Die Bühne ist bereit für das wichtigste Spiel der noch jungen Saison: Der FSV Mainz 05 bestreitet zum ersten Mal in seiner Vereinsgeschichte ein Gruppenspiel in der Europa League. Der Bundesligist, der bisher dreimal in der Qualifikation scheiterte, empfängt zur Premiere am Donnerstagabend (19 Uhr) den französischen Traditionsklub AS Saint-Etienne. „Es kribbelt ohne Ende“, sagt Kapitän Niko Bungert. „Die Vorfreude ist riesengroß. Beim Team, ich denke aber auch im ganzen Umfeld und in der Stadt. Wir haben hart dafür gekämpft und uns lange darauf gefreut“, sagt Martin Schmidt, der zuversichtlich ist, dass sein Team einen erfolgreichen Auftritt hinlegen kann.

Europapokalzeit in Mainz. „Es ist angerichtet“, sagte Tobias Sparwasser am Mittwochnachmittag zu Beginn der internationalen Pressekonferenz in der Opel Arena, die im Moment offiziell Mainz Arena heißt. So wollen es die Regularien der Uefa, die eine eigene Vermarktung dieses Wettbewerbs betreibt und im Stadion des FSV Mainz 05 das Kommando übernommen hat.
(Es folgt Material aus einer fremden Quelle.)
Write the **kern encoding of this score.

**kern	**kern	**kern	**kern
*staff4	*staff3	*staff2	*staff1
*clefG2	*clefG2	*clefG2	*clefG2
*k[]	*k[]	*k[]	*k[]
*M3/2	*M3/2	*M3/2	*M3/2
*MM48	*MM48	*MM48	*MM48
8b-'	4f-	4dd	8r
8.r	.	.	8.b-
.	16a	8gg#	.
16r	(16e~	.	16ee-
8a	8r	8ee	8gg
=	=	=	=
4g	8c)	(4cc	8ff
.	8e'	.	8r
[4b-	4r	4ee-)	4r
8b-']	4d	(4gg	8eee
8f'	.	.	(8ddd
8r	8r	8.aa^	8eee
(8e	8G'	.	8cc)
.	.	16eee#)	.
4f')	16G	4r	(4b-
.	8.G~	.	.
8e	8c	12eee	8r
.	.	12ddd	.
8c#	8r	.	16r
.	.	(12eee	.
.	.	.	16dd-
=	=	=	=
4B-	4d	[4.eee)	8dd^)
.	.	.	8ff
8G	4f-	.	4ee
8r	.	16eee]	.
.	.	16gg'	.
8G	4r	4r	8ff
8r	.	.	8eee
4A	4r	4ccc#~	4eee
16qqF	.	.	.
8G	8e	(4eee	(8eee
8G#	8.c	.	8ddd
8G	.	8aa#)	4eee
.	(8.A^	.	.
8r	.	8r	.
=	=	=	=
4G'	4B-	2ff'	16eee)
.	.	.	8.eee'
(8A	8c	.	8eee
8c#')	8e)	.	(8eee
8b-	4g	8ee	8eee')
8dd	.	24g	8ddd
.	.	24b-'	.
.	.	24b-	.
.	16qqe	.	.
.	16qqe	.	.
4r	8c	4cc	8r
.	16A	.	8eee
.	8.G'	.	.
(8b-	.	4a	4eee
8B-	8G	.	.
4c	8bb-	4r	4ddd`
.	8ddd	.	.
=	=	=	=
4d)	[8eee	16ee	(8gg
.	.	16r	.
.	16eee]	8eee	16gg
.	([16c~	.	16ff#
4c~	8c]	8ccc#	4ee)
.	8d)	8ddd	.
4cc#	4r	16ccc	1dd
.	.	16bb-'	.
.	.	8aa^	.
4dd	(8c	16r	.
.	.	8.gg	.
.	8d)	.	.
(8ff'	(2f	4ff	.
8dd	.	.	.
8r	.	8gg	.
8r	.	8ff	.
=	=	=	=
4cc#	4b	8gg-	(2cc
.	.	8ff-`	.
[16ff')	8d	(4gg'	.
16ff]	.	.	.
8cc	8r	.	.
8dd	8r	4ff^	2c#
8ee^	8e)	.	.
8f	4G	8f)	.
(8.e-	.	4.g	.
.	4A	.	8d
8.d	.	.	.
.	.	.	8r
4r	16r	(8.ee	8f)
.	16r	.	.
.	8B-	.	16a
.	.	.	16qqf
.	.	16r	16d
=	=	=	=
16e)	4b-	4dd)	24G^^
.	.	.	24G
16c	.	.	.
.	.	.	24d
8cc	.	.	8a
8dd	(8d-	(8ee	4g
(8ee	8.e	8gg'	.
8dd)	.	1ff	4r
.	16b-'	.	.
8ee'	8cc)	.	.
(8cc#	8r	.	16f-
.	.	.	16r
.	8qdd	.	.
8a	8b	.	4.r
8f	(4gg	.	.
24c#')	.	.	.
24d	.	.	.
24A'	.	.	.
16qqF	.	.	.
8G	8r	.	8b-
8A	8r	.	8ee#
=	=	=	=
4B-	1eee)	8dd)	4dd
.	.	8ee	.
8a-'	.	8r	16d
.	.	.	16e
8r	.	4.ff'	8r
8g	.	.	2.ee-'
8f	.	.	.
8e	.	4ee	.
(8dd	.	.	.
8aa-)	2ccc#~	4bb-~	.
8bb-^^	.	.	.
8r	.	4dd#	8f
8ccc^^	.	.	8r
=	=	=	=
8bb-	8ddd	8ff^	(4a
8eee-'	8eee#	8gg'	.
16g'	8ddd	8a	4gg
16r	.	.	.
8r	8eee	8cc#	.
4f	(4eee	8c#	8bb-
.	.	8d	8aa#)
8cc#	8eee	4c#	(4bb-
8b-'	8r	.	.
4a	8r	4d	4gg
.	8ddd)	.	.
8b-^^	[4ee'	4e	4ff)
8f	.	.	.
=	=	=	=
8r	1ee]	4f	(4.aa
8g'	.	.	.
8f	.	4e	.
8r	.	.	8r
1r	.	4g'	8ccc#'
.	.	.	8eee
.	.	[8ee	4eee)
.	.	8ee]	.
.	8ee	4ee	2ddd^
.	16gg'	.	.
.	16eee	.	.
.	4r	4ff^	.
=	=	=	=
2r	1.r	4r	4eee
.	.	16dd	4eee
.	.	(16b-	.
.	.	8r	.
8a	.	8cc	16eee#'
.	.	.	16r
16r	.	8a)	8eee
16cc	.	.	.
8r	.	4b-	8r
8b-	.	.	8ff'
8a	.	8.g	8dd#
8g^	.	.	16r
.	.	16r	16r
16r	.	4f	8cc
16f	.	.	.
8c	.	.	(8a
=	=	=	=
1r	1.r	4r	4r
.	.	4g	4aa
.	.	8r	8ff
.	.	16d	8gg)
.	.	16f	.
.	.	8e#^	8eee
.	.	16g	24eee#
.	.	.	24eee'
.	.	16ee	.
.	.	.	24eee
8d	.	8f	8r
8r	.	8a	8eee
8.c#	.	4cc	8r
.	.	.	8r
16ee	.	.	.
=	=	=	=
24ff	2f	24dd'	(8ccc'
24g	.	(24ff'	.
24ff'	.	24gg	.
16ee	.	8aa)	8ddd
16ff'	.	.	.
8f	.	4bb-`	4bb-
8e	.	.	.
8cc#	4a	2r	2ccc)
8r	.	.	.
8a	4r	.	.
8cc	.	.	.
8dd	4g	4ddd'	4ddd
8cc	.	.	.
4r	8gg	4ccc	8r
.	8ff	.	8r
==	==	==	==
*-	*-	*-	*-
Die Sitzschalen auf der Stehtribüne sind montiert, die 05-Werbebanden sind ausgetauscht, Kapitäne und Trainer beider Mannschaften haben sich den Medien präsentiert. Die Franzosen haben bereits auf dem Arena-Rasen trainiert, die 05er im Bruchwegstadion. Es kann losgehen. Das wichtigste Spiel der noch jungen Saison kann kommen. Der Bundesligist trifft am Donnerstagabend (19 Uhr) in der Europa League auf den französischen Klub AS Saint-Etienne - im ersten Spiel der Gruppe C. Und die Vorfreude im Team von Martin Schmidt auf das erste internationale Pflichtspiel seit zwei Jahren, auf die Premiere in der Gruppenphase ist riesengroß.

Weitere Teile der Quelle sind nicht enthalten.